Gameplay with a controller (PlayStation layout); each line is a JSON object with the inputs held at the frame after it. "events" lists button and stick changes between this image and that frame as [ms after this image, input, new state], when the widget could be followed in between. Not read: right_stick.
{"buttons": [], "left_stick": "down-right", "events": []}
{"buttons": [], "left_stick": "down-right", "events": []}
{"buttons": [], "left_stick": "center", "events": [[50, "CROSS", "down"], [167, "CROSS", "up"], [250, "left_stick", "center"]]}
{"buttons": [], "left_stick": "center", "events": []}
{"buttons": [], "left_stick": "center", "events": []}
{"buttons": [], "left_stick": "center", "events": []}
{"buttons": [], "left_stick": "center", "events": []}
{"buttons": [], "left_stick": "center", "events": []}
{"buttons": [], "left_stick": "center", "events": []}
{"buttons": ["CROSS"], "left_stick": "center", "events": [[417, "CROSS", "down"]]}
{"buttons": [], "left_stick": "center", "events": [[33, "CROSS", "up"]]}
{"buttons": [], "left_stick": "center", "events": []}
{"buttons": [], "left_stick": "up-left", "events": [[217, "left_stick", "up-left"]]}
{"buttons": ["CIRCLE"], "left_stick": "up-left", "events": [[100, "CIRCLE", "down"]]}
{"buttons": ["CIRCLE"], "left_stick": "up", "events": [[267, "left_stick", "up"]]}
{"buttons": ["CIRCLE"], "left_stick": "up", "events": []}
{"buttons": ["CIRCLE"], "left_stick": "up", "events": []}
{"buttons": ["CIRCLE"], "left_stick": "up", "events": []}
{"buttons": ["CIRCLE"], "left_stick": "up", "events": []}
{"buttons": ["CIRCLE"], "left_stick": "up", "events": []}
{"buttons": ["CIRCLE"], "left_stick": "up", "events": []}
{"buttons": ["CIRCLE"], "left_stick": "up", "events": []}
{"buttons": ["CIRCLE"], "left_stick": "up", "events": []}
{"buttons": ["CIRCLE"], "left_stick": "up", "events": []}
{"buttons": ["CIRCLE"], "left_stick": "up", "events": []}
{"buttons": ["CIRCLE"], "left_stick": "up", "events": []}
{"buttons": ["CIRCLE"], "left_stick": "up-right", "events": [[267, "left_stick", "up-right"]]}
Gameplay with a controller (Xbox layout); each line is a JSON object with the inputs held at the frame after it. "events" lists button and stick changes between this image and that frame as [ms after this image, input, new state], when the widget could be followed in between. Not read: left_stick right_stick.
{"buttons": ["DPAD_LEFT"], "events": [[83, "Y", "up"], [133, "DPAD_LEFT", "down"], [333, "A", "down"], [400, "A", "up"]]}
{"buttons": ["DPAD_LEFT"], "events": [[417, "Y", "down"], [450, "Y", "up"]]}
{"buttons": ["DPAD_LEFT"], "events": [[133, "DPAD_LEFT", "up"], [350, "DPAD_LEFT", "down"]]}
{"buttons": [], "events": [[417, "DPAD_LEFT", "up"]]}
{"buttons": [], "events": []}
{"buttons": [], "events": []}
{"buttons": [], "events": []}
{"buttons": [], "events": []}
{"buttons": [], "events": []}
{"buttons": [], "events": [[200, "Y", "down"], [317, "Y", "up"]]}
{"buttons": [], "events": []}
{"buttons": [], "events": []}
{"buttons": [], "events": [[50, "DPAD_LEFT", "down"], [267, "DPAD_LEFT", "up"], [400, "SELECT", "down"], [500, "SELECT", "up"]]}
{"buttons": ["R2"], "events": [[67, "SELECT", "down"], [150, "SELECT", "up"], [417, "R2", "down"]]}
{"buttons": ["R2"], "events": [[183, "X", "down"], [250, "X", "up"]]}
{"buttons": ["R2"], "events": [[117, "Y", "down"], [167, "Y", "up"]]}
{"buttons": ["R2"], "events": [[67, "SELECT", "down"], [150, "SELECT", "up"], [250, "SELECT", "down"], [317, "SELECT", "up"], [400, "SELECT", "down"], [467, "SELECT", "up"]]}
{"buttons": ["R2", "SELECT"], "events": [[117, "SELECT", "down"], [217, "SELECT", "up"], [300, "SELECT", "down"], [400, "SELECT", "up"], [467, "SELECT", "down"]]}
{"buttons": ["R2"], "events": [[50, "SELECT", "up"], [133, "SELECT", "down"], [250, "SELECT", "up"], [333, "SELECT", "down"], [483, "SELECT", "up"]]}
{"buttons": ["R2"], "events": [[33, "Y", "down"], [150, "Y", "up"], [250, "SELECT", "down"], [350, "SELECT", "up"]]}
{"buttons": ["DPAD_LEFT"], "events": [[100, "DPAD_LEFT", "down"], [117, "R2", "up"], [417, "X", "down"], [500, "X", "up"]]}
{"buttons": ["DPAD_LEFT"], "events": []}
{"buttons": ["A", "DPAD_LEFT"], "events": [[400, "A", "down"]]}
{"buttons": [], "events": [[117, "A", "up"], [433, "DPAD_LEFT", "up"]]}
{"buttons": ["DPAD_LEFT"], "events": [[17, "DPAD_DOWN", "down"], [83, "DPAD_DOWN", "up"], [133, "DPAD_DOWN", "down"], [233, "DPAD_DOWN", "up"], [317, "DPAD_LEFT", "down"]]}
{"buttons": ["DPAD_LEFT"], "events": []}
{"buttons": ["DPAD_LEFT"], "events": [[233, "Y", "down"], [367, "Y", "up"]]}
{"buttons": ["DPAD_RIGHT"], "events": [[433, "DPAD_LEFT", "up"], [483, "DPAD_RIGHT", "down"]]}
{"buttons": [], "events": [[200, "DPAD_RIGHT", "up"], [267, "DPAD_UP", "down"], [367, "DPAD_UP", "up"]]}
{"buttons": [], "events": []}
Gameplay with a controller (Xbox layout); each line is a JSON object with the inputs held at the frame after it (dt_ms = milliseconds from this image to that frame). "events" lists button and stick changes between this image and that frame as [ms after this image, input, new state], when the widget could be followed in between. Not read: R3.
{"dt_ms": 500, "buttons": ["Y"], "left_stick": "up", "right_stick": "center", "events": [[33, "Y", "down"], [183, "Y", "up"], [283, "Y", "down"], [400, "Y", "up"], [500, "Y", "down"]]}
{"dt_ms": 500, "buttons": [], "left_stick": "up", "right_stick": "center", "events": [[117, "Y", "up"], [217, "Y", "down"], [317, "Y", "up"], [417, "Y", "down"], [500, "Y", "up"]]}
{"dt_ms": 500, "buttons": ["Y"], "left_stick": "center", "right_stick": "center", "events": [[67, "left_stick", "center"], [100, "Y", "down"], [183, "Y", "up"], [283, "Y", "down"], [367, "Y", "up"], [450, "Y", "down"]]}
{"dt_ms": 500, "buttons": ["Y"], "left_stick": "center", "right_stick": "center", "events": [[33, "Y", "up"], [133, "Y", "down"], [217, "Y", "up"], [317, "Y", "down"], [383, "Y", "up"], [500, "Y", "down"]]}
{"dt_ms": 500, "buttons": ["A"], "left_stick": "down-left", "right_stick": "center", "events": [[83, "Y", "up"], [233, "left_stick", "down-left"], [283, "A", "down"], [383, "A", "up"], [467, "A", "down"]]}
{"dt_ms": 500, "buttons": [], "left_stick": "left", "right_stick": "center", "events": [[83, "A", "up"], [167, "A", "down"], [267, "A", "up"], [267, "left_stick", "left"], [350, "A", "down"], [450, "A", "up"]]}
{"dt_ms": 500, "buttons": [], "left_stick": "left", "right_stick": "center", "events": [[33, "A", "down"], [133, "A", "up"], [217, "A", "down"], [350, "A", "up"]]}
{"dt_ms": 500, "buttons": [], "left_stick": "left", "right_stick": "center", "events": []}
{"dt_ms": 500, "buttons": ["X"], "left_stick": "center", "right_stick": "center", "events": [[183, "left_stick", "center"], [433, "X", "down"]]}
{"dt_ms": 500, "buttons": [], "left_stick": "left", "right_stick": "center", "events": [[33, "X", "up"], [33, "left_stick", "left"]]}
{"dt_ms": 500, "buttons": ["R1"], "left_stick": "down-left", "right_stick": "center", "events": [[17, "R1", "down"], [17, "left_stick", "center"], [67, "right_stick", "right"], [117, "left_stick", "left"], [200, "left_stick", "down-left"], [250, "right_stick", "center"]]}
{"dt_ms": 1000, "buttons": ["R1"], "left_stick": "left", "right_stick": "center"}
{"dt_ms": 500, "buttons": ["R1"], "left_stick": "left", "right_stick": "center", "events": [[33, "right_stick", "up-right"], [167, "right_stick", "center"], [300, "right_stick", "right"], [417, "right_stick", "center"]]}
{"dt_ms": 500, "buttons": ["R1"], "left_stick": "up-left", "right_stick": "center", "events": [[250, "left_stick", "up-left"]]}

━━━━━━━━━━━━━━━━━━━━

--- Aim of the exercise ---
Show all lines in the entries above where the string "read" appears.

--- Response to this task ---
Gameplay with a controller (PlayStation layout); each line is a JSON object with the inputs held at the frame after it. "events" lists button and stick changes between this image and that frame as [ms after this image, input, new state], when the widget could be followed in between. Not read: right_stick.
Gameplay with a controller (Xbox layout); each line is a JSON object with the inputs held at the frame after it. "events" lists button and stick changes between this image and that frame as [ms after this image, input, new state], when the widget could be followed in between. Not read: left_stick right_stick.
Gameplay with a controller (Xbox layout); each line is a JSON object with the inputs held at the frame after it (dt_ms = milliseconds from this image to that frame). "events" lists button and stick changes between this image and that frame as [ms after this image, input, new state], when the widget could be followed in between. Not read: R3.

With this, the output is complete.